Whether you’re shocked by the news or not, the development presents more questions than answers…
Among them: Does Elliott, which began agitating for change at Athenahealth last year, actually want to outright buy the company via its PE arm – Evergreen Coast Capital? And could the hedge fund’s actions lead a group of sponsors to join forces to pursue a club deal? Or rather, will a non-healthcare strategic come out of left field with a competing bid?
At least a couple industry sources I spoke with expressed their belief that Elliott’s ultimate agenda isn’t to buy Athenahealth: “The only angle I see: they [Elliott] feel like they know someone that will buy it,” one source said.

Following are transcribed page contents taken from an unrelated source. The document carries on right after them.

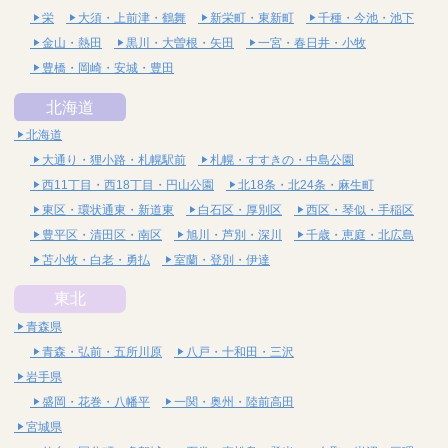
栄
大須・上前津・鶴舞
新栄町・東新町
千種・今池・池下
金山・熱田
黒川・大曽根・矢田
一宮・春日井・小牧
豊橋・岡崎・安城・豊田
北海道
北海道
大通り・狸小路・札幌駅前
札幌・すすきの・中島公園
西11丁目・西18丁目・円山公園
北18条・北24条・麻生町
東区・環状通東・新道東
白石区・厚別区
西区・琴似・手稲区
豊平区・清田区・南区
旭川・芦別・深川
千歳・恵庭・北広島
苫小牧・白老・勇払
室蘭・登別・伊達
東北
青森県
青森・弘前・五所川原
八戸・十和田・三沢
岩手県
盛岡・花巻・八幡平
一関・奥州・陸前高田
宮城県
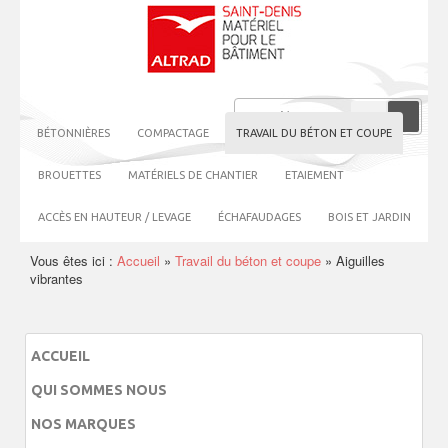
BÉTONNIÈRES
COMPACTAGE
TRAVAIL DU BÉTON ET COUPE
BROUETTES
MATÉRIELS DE CHANTIER
ETAIEMENT
ACCÈS EN HAUTEUR / LEVAGE
ÉCHAFAUDAGES
BOIS ET JARDIN
Vous êtes ici :
Accueil
»
Travail du béton et coupe
»
Aiguilles
vibrantes
ACCUEIL
QUI SOMMES NOUS
NOS MARQUES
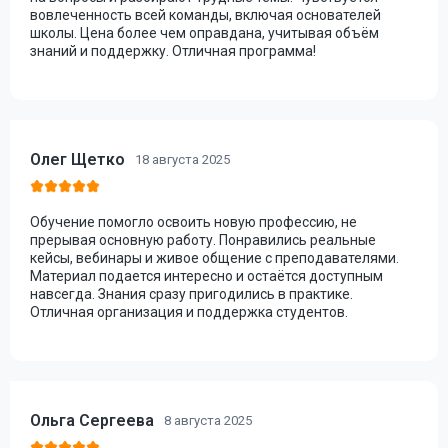
вовлеченность всей команды, включая основателей
школы. Цена более чем оправдана, учитывая объём
знаний и поддержку. Отличная программа!
Олег Щетко
18 августа 2025
Обучение помогло освоить новую профессию, не
прерывая основную работу. Понравились реальные
кейсы, вебинары и живое общение с преподавателями.
Материал подается интересно и остаётся доступным
навсегда. Знания сразу пригодились в практике.
Отличная организация и поддержка студентов.
Ольга Сергеева
8 августа 2025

Another source agreed, tipping his hat to Elliott’s “intelligent pricing” … “They perfectly bid so the board would have to take it seriously … opening up the door for a big strategic review,” the source said. I mean, a 27 percent premium and the bid’s all-cash nature are both pretty compelling.
Still, one source close to Elliott reiterated that the proposal is serious, and said the investor is fully prepared to lead this take-private should Athenahealth accept the offer. Elliott has in fact taken public companies private in the past. That includes Gigamon, the provider of traffic monitoring technology that it bought last fall in a deal valued at about $1.6 billion.
Looking at it from a PE perspective, the list of buyers that could put up the equity to fund a take-private of this size is minimal – even in a club deal. And the likelihood that a sponsor could do it on their own? “Can the math work? I don’t really see it,” one of the sources said.